■ **Exercise aim**:
Print the lines of the records below, starting at the line with "kingdom: Animalia" and ending at the line with "scientific name: Egretta thula", both included. Change nothing in them.

■ **Extracted data entries**:
- - - - -
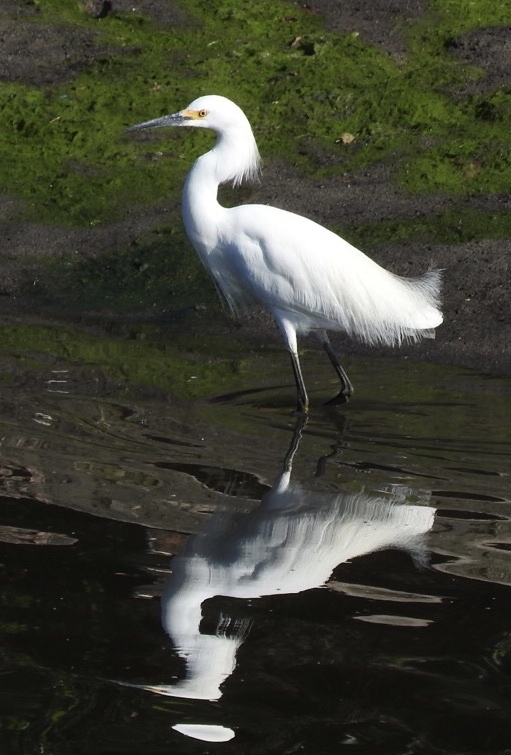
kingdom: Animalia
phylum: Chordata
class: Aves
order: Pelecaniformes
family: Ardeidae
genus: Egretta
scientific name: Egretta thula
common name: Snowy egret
- - - - -
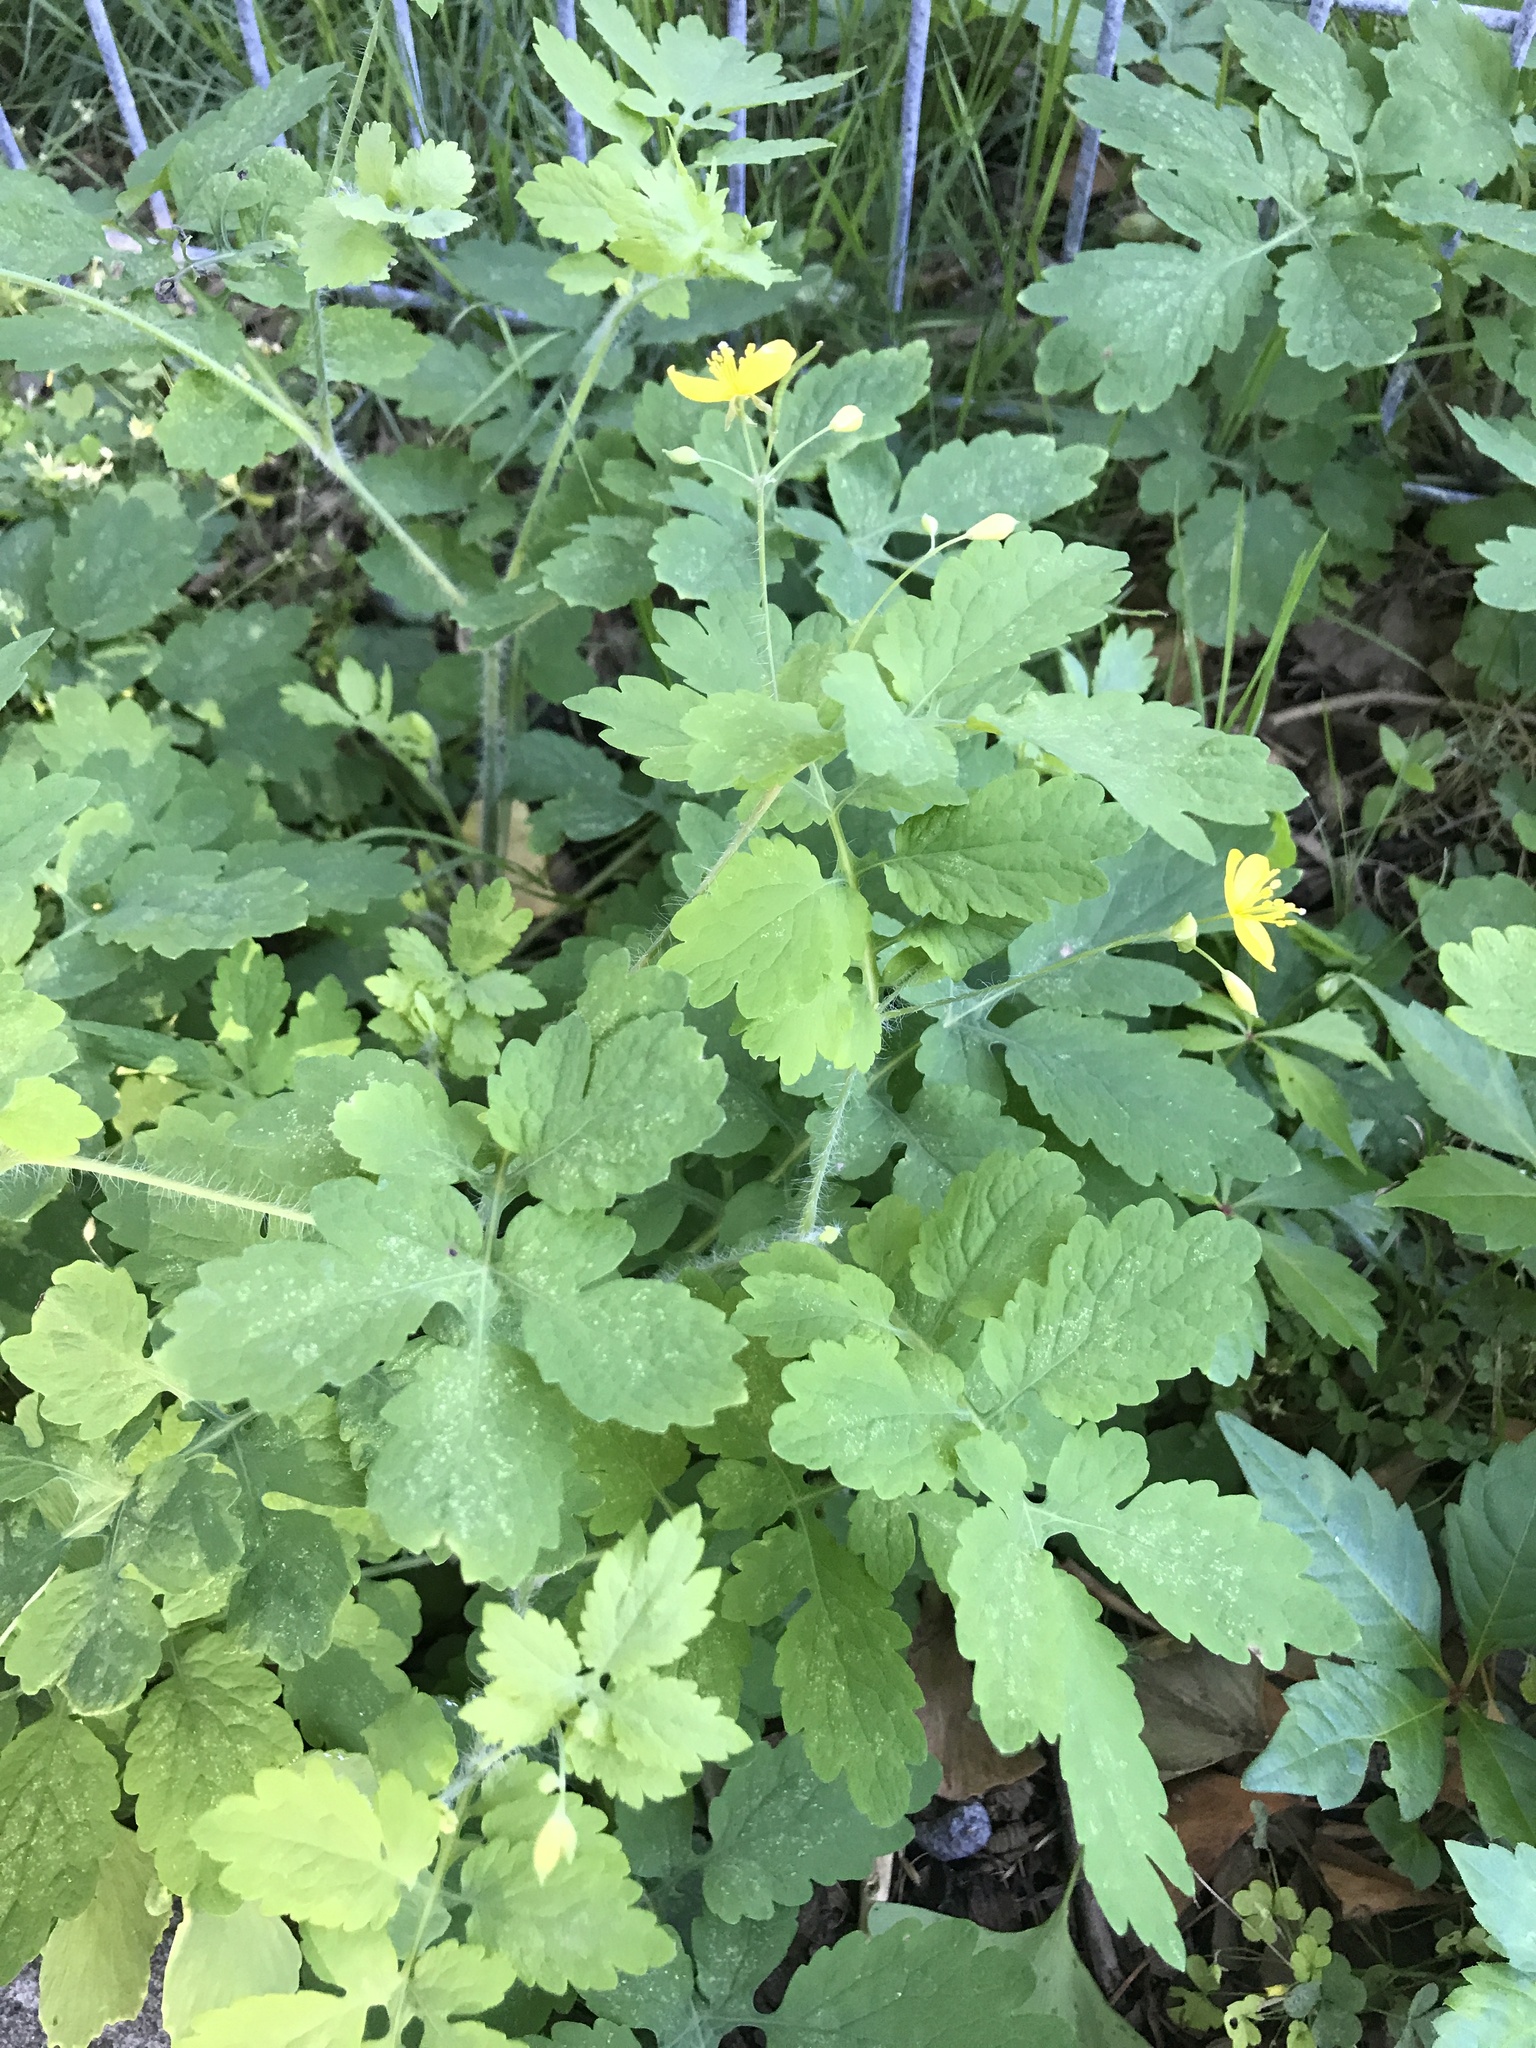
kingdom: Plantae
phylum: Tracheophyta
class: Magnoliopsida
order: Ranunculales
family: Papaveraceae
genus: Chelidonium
- - - - -
■ **Result of the task**:
kingdom: Animalia
phylum: Chordata
class: Aves
order: Pelecaniformes
family: Ardeidae
genus: Egretta
scientific name: Egretta thula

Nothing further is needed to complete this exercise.